Using the records below, count the lines with "Ribeirão" in them. Give the number only.

MATERIAL FOR THIS EXERCISE START

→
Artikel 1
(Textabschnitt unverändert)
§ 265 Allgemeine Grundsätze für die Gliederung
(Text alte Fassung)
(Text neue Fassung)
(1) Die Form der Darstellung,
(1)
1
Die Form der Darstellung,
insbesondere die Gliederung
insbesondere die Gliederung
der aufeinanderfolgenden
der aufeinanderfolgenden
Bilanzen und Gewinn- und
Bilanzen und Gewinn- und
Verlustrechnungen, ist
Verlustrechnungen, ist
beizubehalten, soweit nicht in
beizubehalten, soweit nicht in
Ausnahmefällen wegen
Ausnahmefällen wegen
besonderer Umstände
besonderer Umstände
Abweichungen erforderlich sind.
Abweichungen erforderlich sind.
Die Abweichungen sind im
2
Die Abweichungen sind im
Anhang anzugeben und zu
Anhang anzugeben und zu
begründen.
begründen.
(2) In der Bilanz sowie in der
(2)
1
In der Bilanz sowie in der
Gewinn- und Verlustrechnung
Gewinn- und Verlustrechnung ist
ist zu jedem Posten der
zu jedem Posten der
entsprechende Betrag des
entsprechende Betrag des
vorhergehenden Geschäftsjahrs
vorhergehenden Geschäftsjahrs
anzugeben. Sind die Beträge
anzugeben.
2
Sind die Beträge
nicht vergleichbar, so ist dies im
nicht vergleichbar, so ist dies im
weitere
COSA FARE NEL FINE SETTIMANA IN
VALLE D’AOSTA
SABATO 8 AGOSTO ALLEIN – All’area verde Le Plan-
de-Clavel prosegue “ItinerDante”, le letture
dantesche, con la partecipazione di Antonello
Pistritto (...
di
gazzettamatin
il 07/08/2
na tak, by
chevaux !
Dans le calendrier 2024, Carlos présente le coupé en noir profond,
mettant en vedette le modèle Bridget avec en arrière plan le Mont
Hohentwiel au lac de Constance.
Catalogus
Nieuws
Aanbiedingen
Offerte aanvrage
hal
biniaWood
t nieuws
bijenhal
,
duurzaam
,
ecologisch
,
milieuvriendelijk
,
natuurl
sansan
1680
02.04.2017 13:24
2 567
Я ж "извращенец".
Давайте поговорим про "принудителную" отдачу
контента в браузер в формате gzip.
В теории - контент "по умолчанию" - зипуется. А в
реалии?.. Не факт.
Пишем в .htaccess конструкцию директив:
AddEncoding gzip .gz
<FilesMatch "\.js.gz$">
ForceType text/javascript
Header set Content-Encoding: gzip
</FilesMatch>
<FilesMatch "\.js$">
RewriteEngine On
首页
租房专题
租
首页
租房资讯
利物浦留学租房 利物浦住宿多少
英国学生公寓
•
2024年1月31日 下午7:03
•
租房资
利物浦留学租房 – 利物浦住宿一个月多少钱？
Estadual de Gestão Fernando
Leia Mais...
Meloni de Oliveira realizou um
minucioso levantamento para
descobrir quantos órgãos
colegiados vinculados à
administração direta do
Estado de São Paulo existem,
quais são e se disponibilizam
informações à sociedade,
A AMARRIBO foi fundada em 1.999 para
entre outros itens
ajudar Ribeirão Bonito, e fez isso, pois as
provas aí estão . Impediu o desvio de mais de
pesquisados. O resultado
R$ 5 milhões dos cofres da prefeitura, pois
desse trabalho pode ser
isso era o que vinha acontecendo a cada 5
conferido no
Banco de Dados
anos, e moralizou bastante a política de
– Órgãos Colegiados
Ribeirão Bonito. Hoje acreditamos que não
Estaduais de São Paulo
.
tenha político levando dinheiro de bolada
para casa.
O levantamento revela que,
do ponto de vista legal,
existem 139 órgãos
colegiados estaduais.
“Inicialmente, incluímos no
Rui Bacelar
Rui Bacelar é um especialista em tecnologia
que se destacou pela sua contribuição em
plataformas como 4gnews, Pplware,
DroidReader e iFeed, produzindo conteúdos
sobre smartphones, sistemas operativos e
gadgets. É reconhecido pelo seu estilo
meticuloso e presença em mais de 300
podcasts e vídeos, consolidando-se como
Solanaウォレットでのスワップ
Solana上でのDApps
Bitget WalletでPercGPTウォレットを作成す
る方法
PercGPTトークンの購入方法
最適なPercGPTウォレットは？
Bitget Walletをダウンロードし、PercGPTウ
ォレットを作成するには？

MATERIAL FOR THIS EXERCISE END

**RESULT OF THIS TASK:**
2